Наиболее типичен зрительный ряд, соответствующий новоатти­ческой комедии и миму. Вот эта галерея: старый рыбак, старуха, маль­чик, вынимающий занозу, мальчик с гусем. Ребенок ростом с гуся, накренившись всем своим пухлым тельцем, ухватился за шею птицы, грозно раскрывшей клюв. Это жанровая сценка, чуждая гармонии по­лисного мира и его художественной практике. Для греческой класси­ки дети — взрослые меньшего масштаба, из птиц ею опробован один орел. Тема мальчика с гусем выходит за пределы полисной героики, в ней отсутствуют серьезность и назидательность. Не было в греческой классике также темы старости с ее безобразностью: миру классики не были нужны ни сгорбленный старик, опирающийся на посох, ни ста­руха в отрепьях с морщинистым, как древесная кора, лицом. В этом же ряду — и юный бегун, сидящий на камне и вынимающий из пятки занозу. Фигуры этой галереи во времена Перикла показались бы мел­кими и ничтожными. Во времена эллинистических монархов они вы­зывали интерес, на них отдыхал взгляд людей, утом­ленных жизнью большого города.

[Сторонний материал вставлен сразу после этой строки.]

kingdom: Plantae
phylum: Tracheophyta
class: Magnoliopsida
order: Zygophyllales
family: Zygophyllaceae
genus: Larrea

Конечно же, скульпторов продолжала волновать и женская красота, но она тоже иная, более чувствен­ная и человечная. Особенно знаменита найденная на острове Мелосе статуя Афродиты (Венеры), поражаю­щая своей нежной задумчивостью и красотой.

Ника-Победа — это едва ли не самое почитаемое божество эллинистических монархов и полководцев, нашла идеальное воплощение в мраморной скульп­туре, украшавшей фронтон храма на острове Само- фраке, посвященного божествам кабирам. Еще ни­кому ранее не удавалось так передать в мраморе стре­мительное движение вперед. Кажется, порыв ветра прижал влажную ткань к телу. Богиня спустилась на нос корабля. Правая нога нашла точку опоры, а ле­вая еще в воздухе. Крылья поддерживают корпус.

Не исчезает из искусства и характерная для классики идея агона, но и она звучит по-новому. Борьба становится яростной и исступленной. Ее трагизм полнее всего выражен в работах мастеров

пергамской и родосской школ, следовавших за Скопасом с его тягой к изображению бурных проявлений чувств.

Образцами такой трактовки являются со­зданные пергамскими скульпторами фигуры умирающих галлов (галатов), предпочитающих рабству смерть и убивающих себя и своих близ­ких. По трагическому накалу близка к фигурам галлов скульптурная группа Ниобы с сыновья­ми, гибнущими от стрел Аполлона, и дочерь­ми, поражаемыми стрелами Артемиды.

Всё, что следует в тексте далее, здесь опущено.